TEXT FOR ANALYSIS
The viability plans presented by Chrysler and GM to the US Treasury and the public yesterday signaled the end game. The plans amount to nothing more than begging for enough cash to stay afloat until the market turns upwards. Not only are the automakers’ arguments based on flawed assumptions about the US car market, but they singularly fail to address the fundamental problems that brought Chrysler and GM to their knees. The fact that anyone would take these pleas seriously indicates the simple triumph of fear and over common sense. You’d have to be willfully ignorant not to see these plans as the worst kind of cheap fiction. Well, maybe not so cheap . . .
Of the two submittals, Chrysler’s plan was worse. It was a non-plan. To start, Chrysler pointed to its reduction in warranty claims, its lower rate of recalls, and other “proof positive” of a turnaround in quality which justifies further Federal money into the money pit called Chrysler. Too bad all the quality rating folks like JD Power and Consumer Reports still rank Chrysler at or near the bottom.

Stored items
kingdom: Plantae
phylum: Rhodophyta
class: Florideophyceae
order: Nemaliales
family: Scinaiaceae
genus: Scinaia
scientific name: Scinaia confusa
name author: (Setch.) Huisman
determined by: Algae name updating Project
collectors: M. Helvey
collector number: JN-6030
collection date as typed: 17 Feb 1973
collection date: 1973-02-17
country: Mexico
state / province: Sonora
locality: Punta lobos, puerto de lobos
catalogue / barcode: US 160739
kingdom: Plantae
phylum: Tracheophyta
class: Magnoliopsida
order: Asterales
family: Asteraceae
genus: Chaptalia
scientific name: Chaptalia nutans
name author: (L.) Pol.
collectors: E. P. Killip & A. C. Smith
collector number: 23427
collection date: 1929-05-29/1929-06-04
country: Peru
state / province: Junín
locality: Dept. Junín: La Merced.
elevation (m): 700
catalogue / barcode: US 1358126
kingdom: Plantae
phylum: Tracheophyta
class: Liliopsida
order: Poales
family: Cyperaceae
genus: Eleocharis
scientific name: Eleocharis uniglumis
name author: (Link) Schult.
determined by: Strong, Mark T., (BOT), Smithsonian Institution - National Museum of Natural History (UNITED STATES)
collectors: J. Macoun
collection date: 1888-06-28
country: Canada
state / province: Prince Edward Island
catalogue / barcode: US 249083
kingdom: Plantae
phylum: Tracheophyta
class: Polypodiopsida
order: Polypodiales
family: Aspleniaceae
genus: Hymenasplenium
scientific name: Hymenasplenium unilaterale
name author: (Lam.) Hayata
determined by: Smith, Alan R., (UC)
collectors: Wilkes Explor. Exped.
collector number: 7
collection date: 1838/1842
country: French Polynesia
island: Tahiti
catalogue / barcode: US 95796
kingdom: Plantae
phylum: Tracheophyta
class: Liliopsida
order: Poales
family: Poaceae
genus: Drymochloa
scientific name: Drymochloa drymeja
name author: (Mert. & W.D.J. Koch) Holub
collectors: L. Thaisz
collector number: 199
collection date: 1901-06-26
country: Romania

WORK TO COMPLETE
**a.** Name every organization mentioned in the commentary on the Chrysler and GM viability plans.
**b.** Carry the commentary on the Chrysler and GM viability plans forward from its final sentence.
None of the stored items are needed for this work.

ANSWERS FOR THE EXERCISE
**a.** Chrysler, GM, the US Treasury, JD Power, and Consumer Reports

**b.**
And when the total number of rigs on the road sold in the last few years goes down, warranty payments should be reduced as well. Funny thing, Chrysler’s total sales have dropped about as much as their warranty claims in the last three years.
As for future vehicles? Nothing but speculative hype about future cars from Planet Gullible. And by the way, ChryCo’s cutting three vehicles previously destined for death (Aspen, Durango, and PT Cruiser). But there’s a new Grand Cherokee coming! And Fiat with its “not ready for American prime time” Euro cars. Perhaps Fiat should be talking to the Saturn dealers instead?
Chrysler’s first lien bank lenders have not agreed to any cuts whatsoever. Why would they? They’ve got priority over the government loans already. The UAW hasn’t agreed to the cut in the health care VEBA for retirees (same goes for GM too). And by the way, Chrysler needs an additional $5B to keep going.
The coup-de-jour: Jim Press said that the dealers stepped up in February and ordered 78k rigs—thanks to $2k of dealer cash. And who do you think paid for this channel stuffing? Hey, Jim, what happens in March when your 150-day supply of cars becomes 180 days? How big will the bribe be then?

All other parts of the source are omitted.